Willy Monteiro è morto perché era figlio di migranti. È morto perché era nero, perché sul suo corpo il razzismo che sta dentro la società italiana pensa di aver diritto a infierire e ad accanirsi. Willy non era nel posto sbagliato al momento sbagliato. Willy era al posto giusto, quello dove si difendono gli amici. È il razzismo che è dappertutto e ovunque nel posto sbagliato.
C’è chi ancora si interroga sul ruolo delle arti marziali o del disagio sociale in questa vicenda. Ma è nel razzismo che sono cresciuti gli assassini bianchi di Willy. È nel razzismo e nel culto patriarcale della violenza che rende i maschi “veri maschi” quando molestano le donne o aggrediscono i neri. È nel fango di chi pensa che le vite dei neri e dei migranti non valgono quanto quelle dei bianchi.

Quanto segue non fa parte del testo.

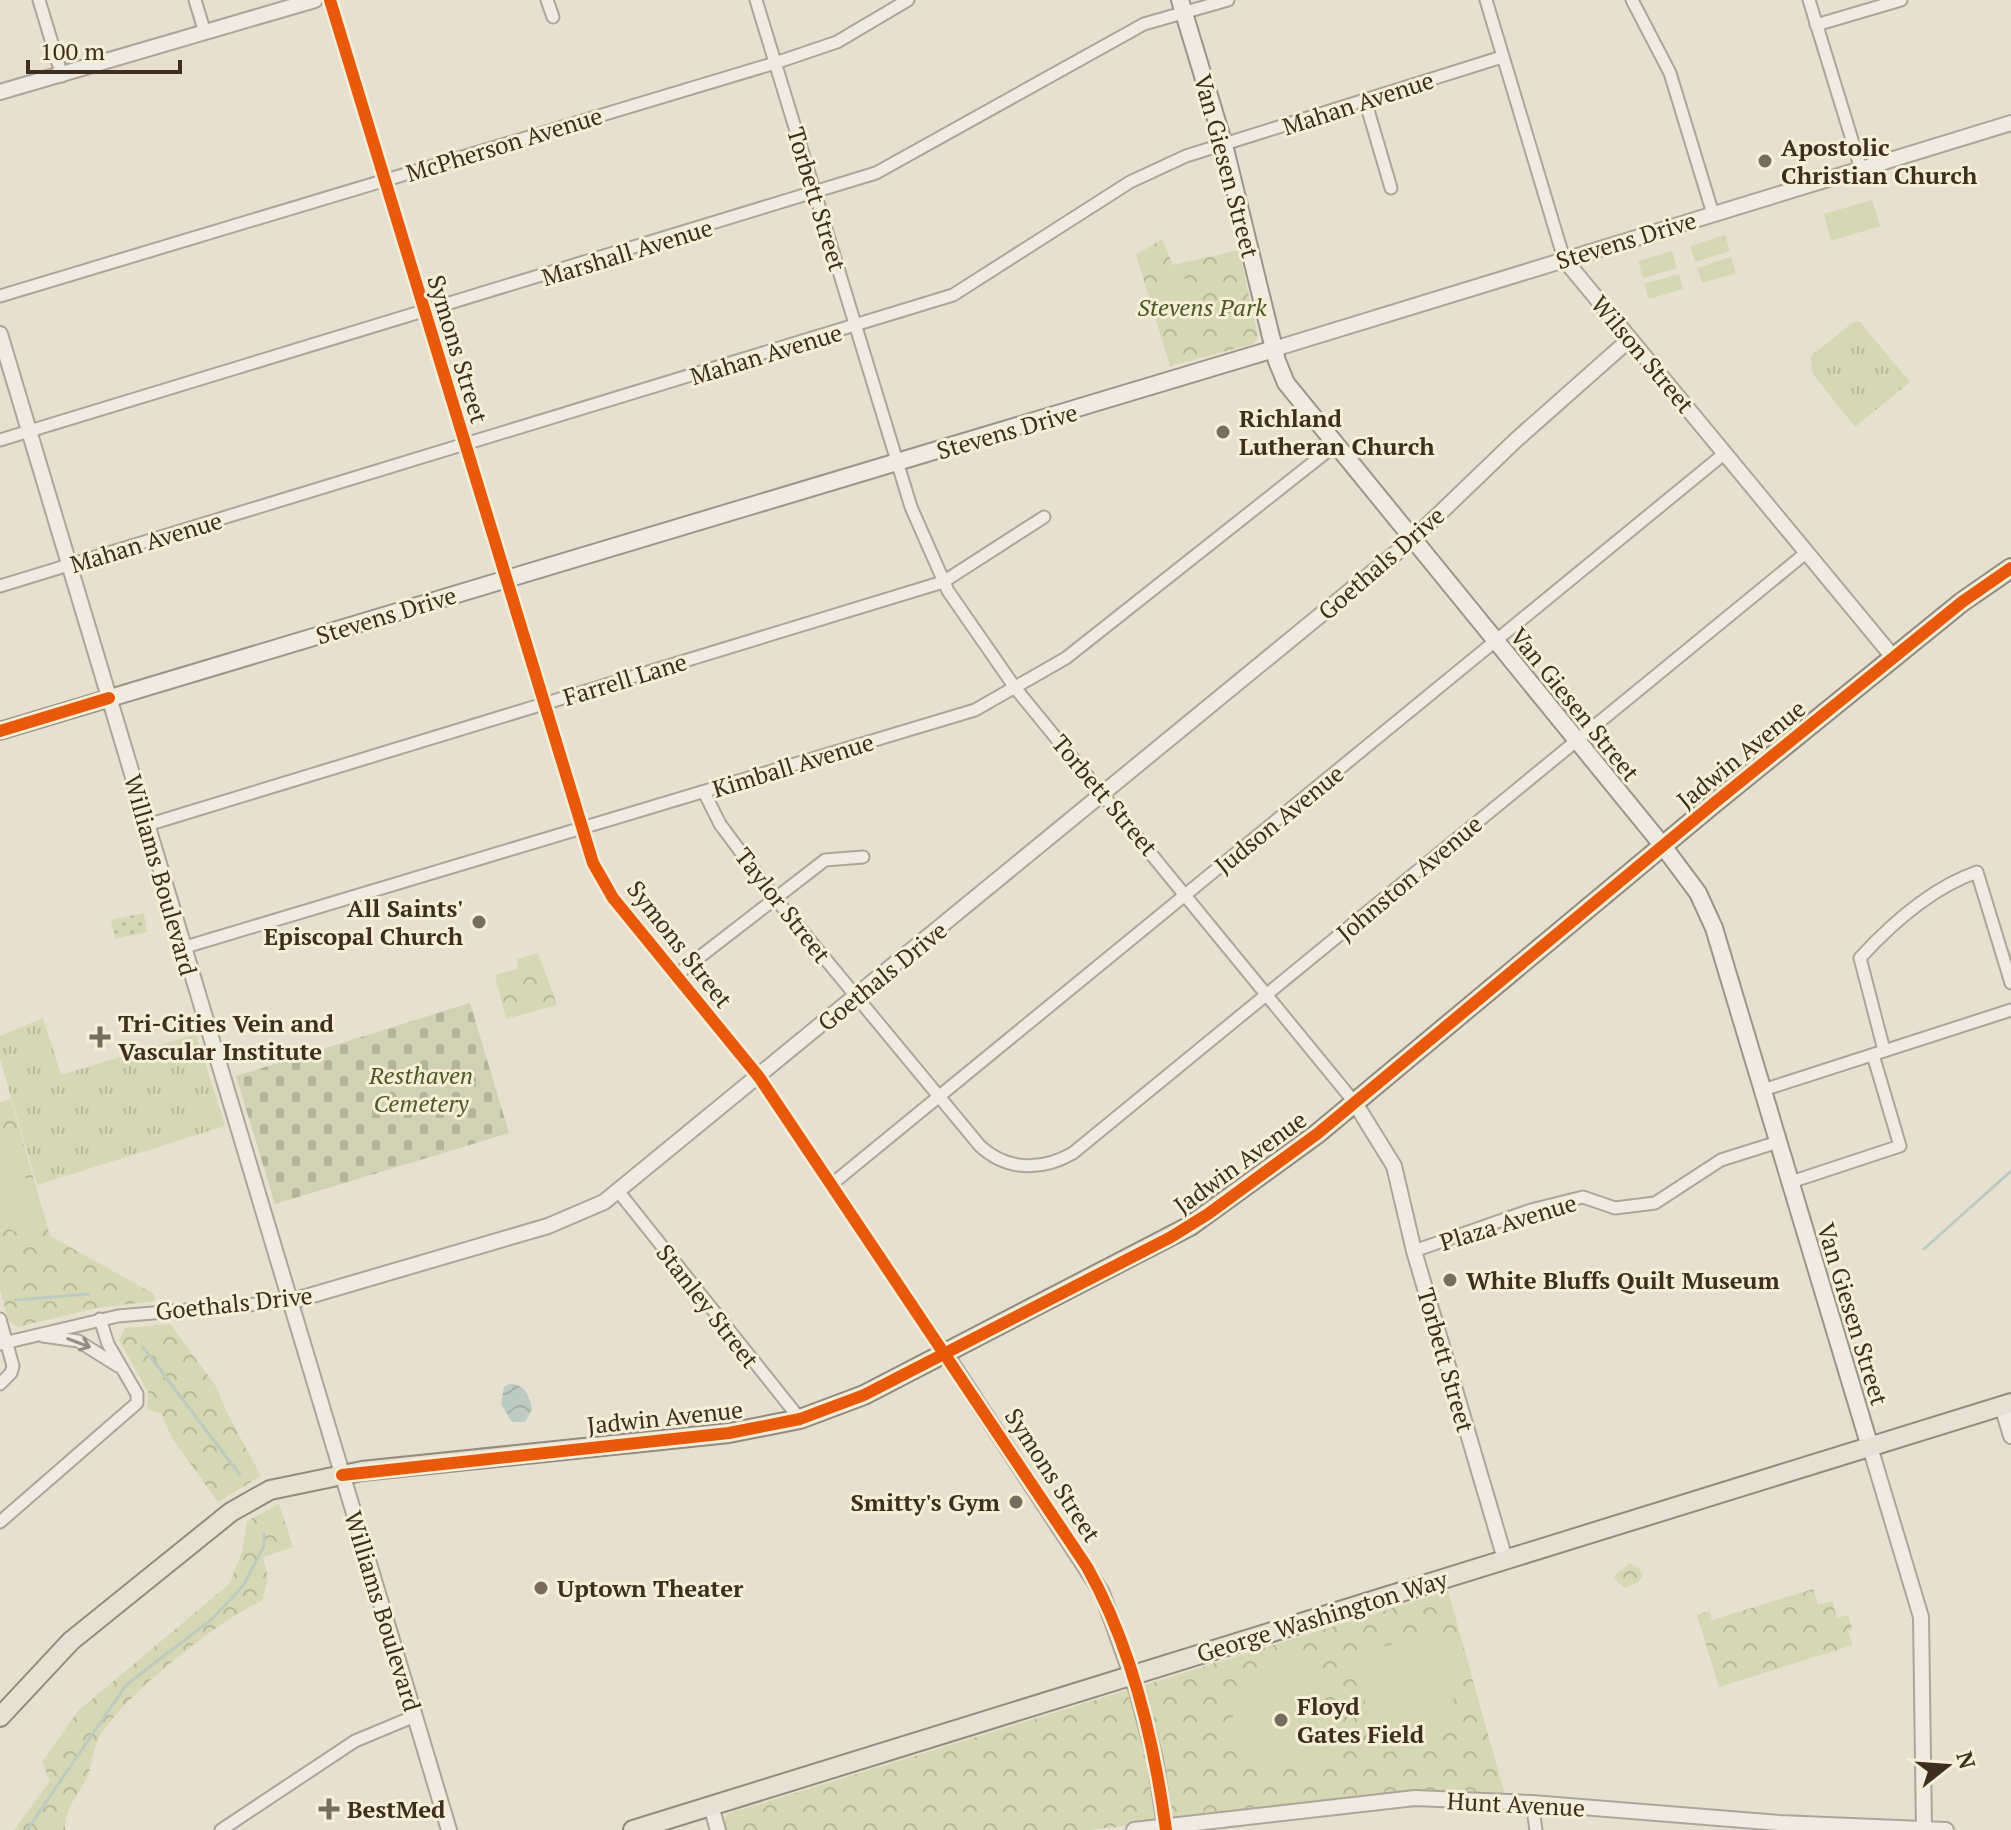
<svg xmlns="http://www.w3.org/2000/svg" width="2011" height="1830" font-family="'PT Serif',serif">
<defs>
<pattern id="grass-tufts" width="24" height="20" patternUnits="userSpaceOnUse" patternTransform="scale(2)"><rect width="24" height="20" fill="#d6d7b3"/><path d="M3 7l-1-3M5 7V3M7 7l1-3M15 17l-1-3M17 17v-4M19 17l1-3" fill="none" stroke="#b9b99a"/></pattern>
<pattern id="forest-crowns" width="20" height="18" patternUnits="userSpaceOnUse" patternTransform="scale(2)"><rect width="20" height="18" fill="#d6d7b3"/><path d="M2 6a3 3 0 1 1 6 0M12 15a3 3 0 1 1 6 0" fill="none" stroke="#b9b99a"/></pattern>
<pattern id="cemetery-stones" width="16" height="16" patternUnits="userSpaceOnUse" patternTransform="scale(2)"><rect width="16" height="16" fill="#d1d1b3"/><path d="M2 7V4a2 2 0 0 1 4 0v3zM10 15v-3a2 2 0 0 1 4 0v3z" fill="#b4b49a"/></pattern>
<pattern id="garden-dots" width="8" height="8" patternUnits="userSpaceOnUse" patternTransform="scale(2)"><rect width="8" height="8" fill="#d6d7b3"/><path d="M2 2h.1M6 6h.1" fill="none" stroke="#b9b99a" stroke-width="1.8" stroke-linecap="round"/></pattern>
<pattern id="water-waves" width="16" height="10" patternUnits="userSpaceOnUse" patternTransform="scale(2)"><rect width="16" height="10" fill="#bcccc2"/><path d="M0 5q4-4 8 0t8 0" fill="none" stroke="#a2b0a6"/></pattern>
</defs>
<rect width="100%" height="100%" fill="#e7e0d1"/>
<g fill="url(#grass-tufts)">
<polygon points="1859,321 1910,382 1855,427 1813,374 1810,357 1853,322"/>
<polygon points="43,1018 61,1075 196,1034 225,1126 37,1185 0,1059 0,1036"/>
</g>
<g fill="url(#forest-crowns)">
<polygon points="1162,239 1173,265 1239,250 1258,337 1253,344 1170,366 1136,255"/>
<polygon points="538,953 557,1005 506,1019 495,975 518,969 517,959"/>
<polygon points="11,1099 50,1236 154,1294 155,1301 97,1308 18,1327 9,1321 0,1290 0,1102"/>
<polygon points="170,1324 217,1388 227,1413 261,1476 218,1502 172,1438 161,1413 147,1410 148,1392 119,1340 125,1328"/>
<path d="M279,1504L293,1547L263,1557L268,1578L262,1601C217,1621 128,1693 101,1734C92,1748 93,1765 86,1780C76,1798 65,1808 65,1830H14L50,1781L42,1762L78,1711L229,1584L242,1553L247,1521Z"/>
<polygon points="1630,1563 1640,1569 1643,1576 1637,1583 1624,1588 1613,1577"/>
<polygon points="1813,1589 1818,1605 1832,1601 1837,1618 1848,1615 1852,1629 1848,1631 1853,1645 1719,1687 1697,1615 1709,1611 1712,1620"/>
<polygon points="1448,1591 1505,1795 1391,1795 1090,1830 725,1830 723,1823 727,1814"/>
</g>
<polygon fill="url(#cemetery-stones)" points="470,1003 509,1133 275,1204 236,1076"/>
<polygon fill="url(#garden-dots)" points="144,913 147,932 115,939 111,920"/>
<g fill="#d6d7b3">
<polygon points="1872,200 1880,226 1831,241 1824,214"/>
<polygon points="1725,235 1730,251 1695,262 1690,246"/>
<polygon points="1672,251 1677,268 1643,278 1638,261"/>
<polygon points="1731,257 1736,273 1702,283 1697,268"/>
<polygon points="1679,274 1683,289 1649,299 1644,284"/>
<polygon points="1188,278 1196,307 1168,316 1160,286"/>
<polygon points="17,1147 40,1228 37,1235 27,1238 0,1224 0,1151"/>
<path d="M1399,1642L1461,1644C1467,1698 1439,1741 1384,1753C1375,1723 1350,1682 1368,1652Z"/>
<path d="M1288,1652C1335,1690 1337,1723 1321,1779L1262,1758L1230,1737L1228,1726L1250,1688Z"/>
</g>
<path fill="url(#water-waves)" d="M509,1384C525,1384 529,1395 532,1409L525,1422H512L501,1404L504,1387Z"/>
<g fill="none" stroke-linecap="round" stroke-linejoin="round">
<g stroke="#bcccc2" stroke-width="3">
<polyline points="1924,1249 2011,1171"/>
<polyline points="16,1300 89,1294"/>
<polyline points="143,1347 240,1475"/>
<polyline points="27,1830 126,1685 212,1619 243,1586 264,1546 264,1534"/>
</g>
<defs>
<g id="minor">
<polyline points="39,0 62,76"/>
<polyline points="195,0 205,33"/>
<polyline points="330,0 593,863 613,898 759,1077 945,1353"/>
<polyline points="547,0 553,17"/>
<polyline points="756,0 911,507 948,591 1016,689 1355,1103"/>
<polyline points="1486,0 1564,259"/>
<polyline points="1632,0 1670,73 1713,214"/>
<polyline points="1809,0 1861,169"/>
<polyline points="1816,25 1901,0"/>
<polyline points="1365,100 1391,188"/>
<polyline points="0,296 775,63 837,42 908,0"/>
<polyline points="0,440 876,173 1144,24 1228,0"/>
<polyline points="0,586 953,295 1130,182 1186,156 1502,57"/>
<path d="M704,792L720,824L774,897L980,1146C1007,1171 1042,1171 1073,1153L1807,552"/>
<polyline points="147,825 943,582 1044,517"/>
<polyline points="182,948 975,710 1066,658 1334,446"/>
<polyline points="675,976 825,860 863,857"/>
<path d="M1884,1050L1860,958C1892,923 1931,888 1977,872L2011,983"/>
<polyline points="1763,1090 2011,1010"/>
<polyline points="1791,1182 1900,1146 1873,1055"/>
<polyline points="832,1184 1725,453"/>
<polyline points="618,1191 800,1419"/>
<polyline points="1414,1251 1531,1210 1583,1197 1615,1208 1655,1203 1721,1160 1778,1142"/>
<polyline points="0,1319 13,1366 11,1373 0,1384"/>
<polyline points="43,1336 78,1341 118,1366"/>
<polyline points="0,1344 118,1316 292,1301"/>
<polyline points="0,1522 137,1403 137,1394 108,1344 100,1319"/>
<polyline points="1532,1803 1536,1830"/>
<polyline points="221,1830 355,1741 415,1716"/>
</g>
<g id="tertiary">
<polyline points="0,92 315,0"/>
<polyline points="1564,259 1893,657"/>
<polyline points="0,334 449,1830"/>
<polyline points="1274,349 2011,123"/>
<polyline points="1355,1103 1394,1166 1414,1251 1505,1559"/>
<polyline points="292,1301 548,1226 604,1202 1412,540 1516,440 1630,339"/>
<polyline points="945,1353 1102,1593 1137,1691 1155,1759 1165,1826"/>
<polyline points="2002,1406 2011,1436"/>
<polyline points="1870,1447 1921,1617 1924,1830"/>
<polyline points="711,1806 718,1830"/>
<polyline points="1134,1830 1415,1798 1532,1803 1780,1823 1946,1830"/>
</g>
<g id="secondary">
<polyline points="1180,0 1224,145 1277,361 1286,383 1663,846 1698,893 1714,928 1870,1447"/>
<polyline points="0,731 1274,349"/>
</g>
<g id="primary">
<polyline points="0,1717 71,1641 231,1512 270,1490 362,1471 729,1433 800,1419 864,1395 1190,1226 1317,1134 1713,804 1962,602 2011,568"/>
<polyline points="633,1830 2011,1403"/>
</g>
</defs>
<use href="#minor" stroke="#ada599" stroke-width="15"/>
<use href="#tertiary" stroke="#ada599" stroke-width="18"/>
<use href="#secondary" stroke="#9c958a" stroke-width="20"/>
<use href="#primary" stroke="#928b80" stroke-width="22"/>
<use href="#minor" stroke="#efebe3" stroke-width="11"/>
<use href="#tertiary" stroke="#efebe3" stroke-width="14"/>
<use href="#secondary" stroke="#efebe3" stroke-width="16"/>
<use href="#primary" stroke="#e6e1d4" stroke-width="18"/>
<defs>
<g id="cycleway">
<path d="M330,0L593,863L613,898L759,1077L1087,1567C1132,1647 1154,1740 1166,1830"/>
<polyline points="0,731 109,698"/>
<polyline points="342,1475 729,1433 800,1419 864,1395 1171,1237 1208,1214 1317,1134 1713,804 1962,602 2011,568"/>
</g>
</defs>
<use href="#cycleway" stroke="#f7eed8" stroke-width="17"/>
<use href="#cycleway" stroke="#e8590c" stroke-width="12"/>
</g>
<defs><path id="oneway-shaft" d="M-6 0H5M1.5-3L5.5 0L1.5 3" fill="none" stroke-width="1.6" stroke-linecap="round" stroke-linejoin="round" transform="scale(2)"/></defs>
<use stroke="#968c82" href="#oneway-shaft" transform="translate(79 1343) rotate(21)"/>
<g fill="#786c5e" stroke="#f7eed8" stroke-width="3">
<circle cx="1765" cy="161" r="8"/>
<circle cx="1223" cy="432" r="8"/>
<circle cx="479" cy="922" r="8"/>
<path d="M96 1025h8v8h8v8h-8v8h-8v-8h-8v-8h8z"/>
<circle cx="1450" cy="1280" r="8"/>
<circle cx="1016" cy="1502" r="8"/>
<circle cx="541" cy="1588" r="8"/>
<circle cx="1281" cy="1720" r="8"/>
<path d="M325 1797h8v8h8v8h-8v8h-8v-8h-8v-8h8z"/>
</g>
<g text-anchor="middle" dominant-baseline="central" stroke-width="6" stroke-linejoin="round" paint-order="stroke">
<g font-size="24" fill="#3d2e20" stroke="#f7eed8">
<text transform="translate(1358 103) rotate(-18)">Mahan Avenue</text>
<text transform="translate(504 144) rotate(-17)">McPherson Avenue</text>
<text transform="translate(1227 166) rotate(75)">Van Giesen Street</text>
<text transform="translate(817 199) rotate(73)">Torbett Street</text>
<text transform="translate(1626 240) rotate(-17)">Stevens Drive</text>
<text transform="translate(627 252) rotate(-17)">Marshall Avenue</text>
<text transform="translate(458 349) rotate(73)">Symons Street</text>
<text transform="translate(766 354) rotate(-17)">Mahan Avenue</text>
<text transform="translate(1643 354) rotate(50)">Wilson Street</text>
<text transform="translate(1007 431) rotate(-16)">Stevens Drive</text>
<text transform="translate(146 542) rotate(-17)">Mahan Avenue</text>
<text transform="translate(1381 563) rotate(-41)">Goethals Drive</text>
<text transform="translate(386 615) rotate(-17)">Stevens Drive</text>
<text transform="translate(625 679) rotate(-17)">Farrell Lane</text>
<text transform="translate(1575 704) rotate(51)">Van Giesen Street</text>
<text transform="translate(1741 754) rotate(-39)">Jadwin Avenue</text>
<text transform="translate(793 765) rotate(-17)">Kimball Avenue</text>
<text transform="translate(1105 795) rotate(50)">Torbett Street</text>
<text transform="translate(1279 819) rotate(-39)">Judson Avenue</text>
<text transform="translate(161 875) rotate(74)">Williams Boulevard</text>
<text transform="translate(1409 878) rotate(-40)">Johnston Avenue</text>
<text transform="translate(783 905) rotate(52)">Taylor Street</text>
<text transform="translate(680 944) rotate(52)">Symons Street</text>
<text transform="translate(882 976) rotate(-39)">Goethals Drive</text>
<text transform="translate(1240 1162) rotate(-36)">Jadwin Avenue</text>
<text transform="translate(1508 1222) rotate(-17)">Plaza Avenue</text>
<text transform="translate(234 1303) rotate(-6)">Goethals Drive</text>
<text transform="translate(708 1306) rotate(52)">Stanley Street</text>
<text transform="translate(1853 1314) rotate(73)">Van Giesen Street</text>
<text transform="translate(1446 1360) rotate(74)">Torbett Street</text>
<text transform="translate(665 1417) rotate(-6)">Jadwin Avenue</text>
<text transform="translate(1053 1475) rotate(57)">Symons Street</text>
<text transform="translate(383 1611) rotate(73)">Williams Boulevard</text>
<text transform="translate(1322 1616) rotate(-17)">George Washington Way</text>
<text transform="translate(1516 1804) rotate(3)">Hunt Avenue</text>
</g>
<g font-size="24" font-weight="bold" fill="#3d2e20" stroke="#f7eed8" text-anchor="start">
<text x="1781" y="147">Apostolic<tspan x="1781" dy="28">Christian Church</tspan></text>
<text x="1239" y="418">Richland<tspan x="1239" dy="28">Lutheran Church</tspan></text>
<text x="463" y="908" text-anchor="end">All Saints'<tspan x="463" dy="28">Episcopal Church</tspan></text>
<text x="118" y="1023">Tri-Cities Vein and<tspan x="118" dy="28">Vascular Institute</tspan></text>
<text x="1466" y="1280">White Bluffs Quilt Museum</text>
<text x="1000" y="1502" text-anchor="end">Smitty's Gym</text>
<text x="557" y="1588">Uptown Theater</text>
<text x="1297" y="1706">Floyd<tspan x="1297" dy="28">Gates Field</tspan></text>
<text x="347" y="1809">BestMed</text>
</g>
<g font-size="24" font-style="italic" fill="#4d5a26" stroke="#f7eed8">
<text x="1202" y="307">Stevens Park</text>
<text x="421" y="1075">Resthaven<tspan x="421" dy="28">Cemetery</tspan></text>
</g>
</g>
<g transform="translate(1947 1766) rotate(73)" stroke="#f7eed8" stroke-width="6" paint-order="stroke">
<path d="M0-6L14 30L0 20L-14 30Z" fill="#3d2e20"/>
<text y="-12" font-size="22" font-weight="bold" text-anchor="middle" fill="#3d2e20">N</text>
</g>
<path d="M28 60v12h152v-12" fill="none" stroke="#3d2e20" stroke-width="4"/>
<text x="40" y="60" font-size="24" fill="#3d2e20" stroke="#f7eed8" stroke-width="6" paint-order="stroke">100 m</text>
</svg>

Willy è morto perché il razzismo si fa più violento quando si sente minacciato e attaccato. Dopo la morte di George Floyd, un grande movimento di donne e uomini in tutto il mondo sta dicendo che i neri non sono disposti a farsi ammazzare. Che il colore della pelle non può autorizzare nessun abuso e nessuna gerarchia. Questo oggi i razzisti non lo possono accettare, ma dovranno farlo. Trasformiamo il grido di dolore in una pretesa inarrestabile di dignità e di libertà che è lo stesso delle e dei migranti che non sono disposti a farsi rinchiudere in un centro d’accoglienza-quarantena in attesa del Covid-19 o di farsi sfruttare. A quello di chi lotta per un documento nei campi, nei magazzini, nelle fabbriche, nelle case ad assistere gli anziani italiani. Il razzismo è dappertutto, ma dovunque trova un rifiuto nero e migrante.
Per dare voce e forza a questa pretesa, sosteniamo l’organizzazione del presidio di sabato 19 settembre per Willy. Perché il razzismo non può più stabilire quanto vale una vita.